Mother love is arguably the most powerful emotion in a woman’s psyche. It transcends everything, even the love of a wife for a husband or the dutiful nature of a female playing second fiddle to her mate.
In Elena the balance of power shifts from self-made Vladimir (Andrey Smirnov) to his wife, the titular heroine of the tale. But it’s in no way immediate: Elena finds herself forced to choose between her indolent, ne’er-do-well son and her cold, distant husband. The choice she eventually makes is what drives this portrait of familial loyalty.
Nadezhda Markina is perfect as the wife and mother who has married again and seemingly married above her station in life. Her stepdaughter makes this abundantly clear but there’s also a schism in the marriage with Elena and Vladimir sleeping in separate beds and Elena adopting the role of servant.
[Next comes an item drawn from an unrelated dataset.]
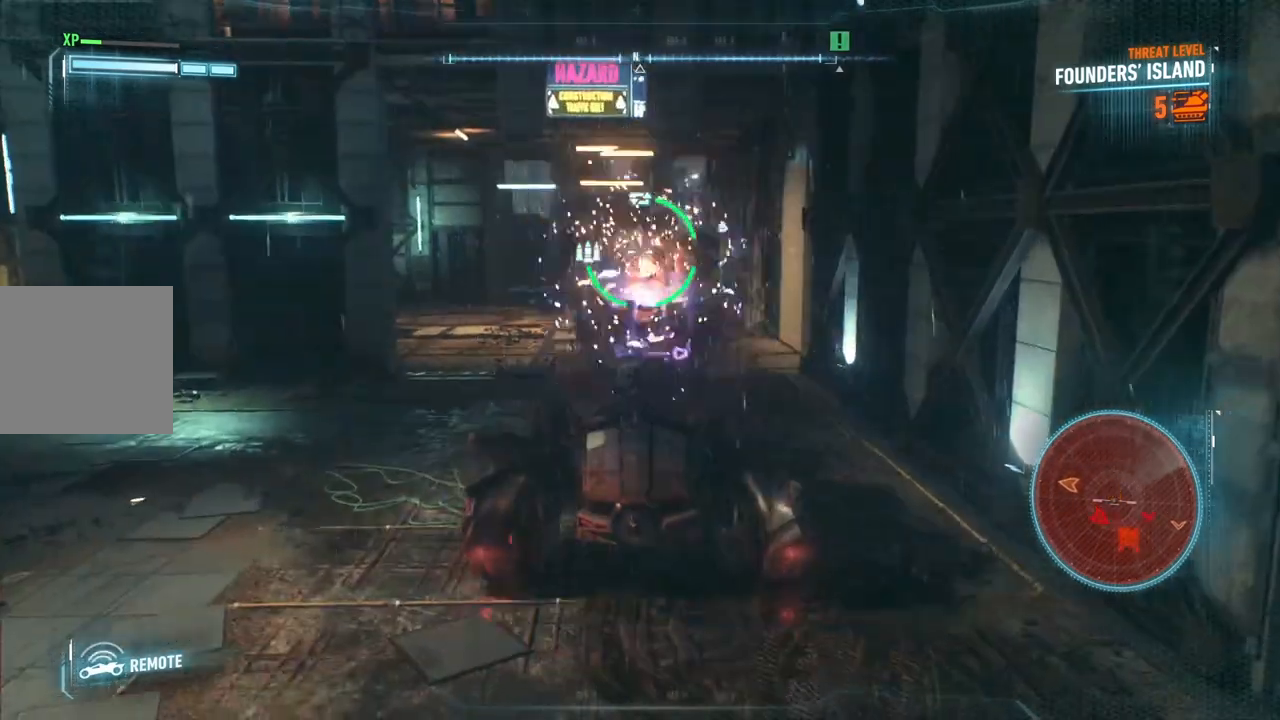
{"dt_ms": 1000, "buttons": ["R2"], "left_stick": "up-right", "right_stick": "center", "events": [[150, "L2", "up"], [167, "R2", "down"], [617, "left_stick", "up"], [850, "left_stick", "up-right"]]}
Is it out of love? Of course not. Vladimir has money in the bank. Lots of it. Elena may have married for love but she also has roubles on her mind. And money talks.
Director and co-writer Andrey Zvyagintsev leads his audience like a pied piper through the gentle maelstrom that is Elena’s mind. Seemingly torn between her husband’s opinion of her child – and of remaining with him inside a bubble of comfort and middle-class attitudes – and journeying with cash and food to her wastrel and his brood, she offers only hints as to how the stand-off will conclude.
A Russian drama but nonetheless a universal story, Elena is that familiar fable: the worm that turned. Markina’s journey from docile spouse to manipulative quasi-villainess is a delight to watch and her out-manouevring of her key rival (Elena Lyadova as grasping daughter Katerina, antennae twitching) is a delight.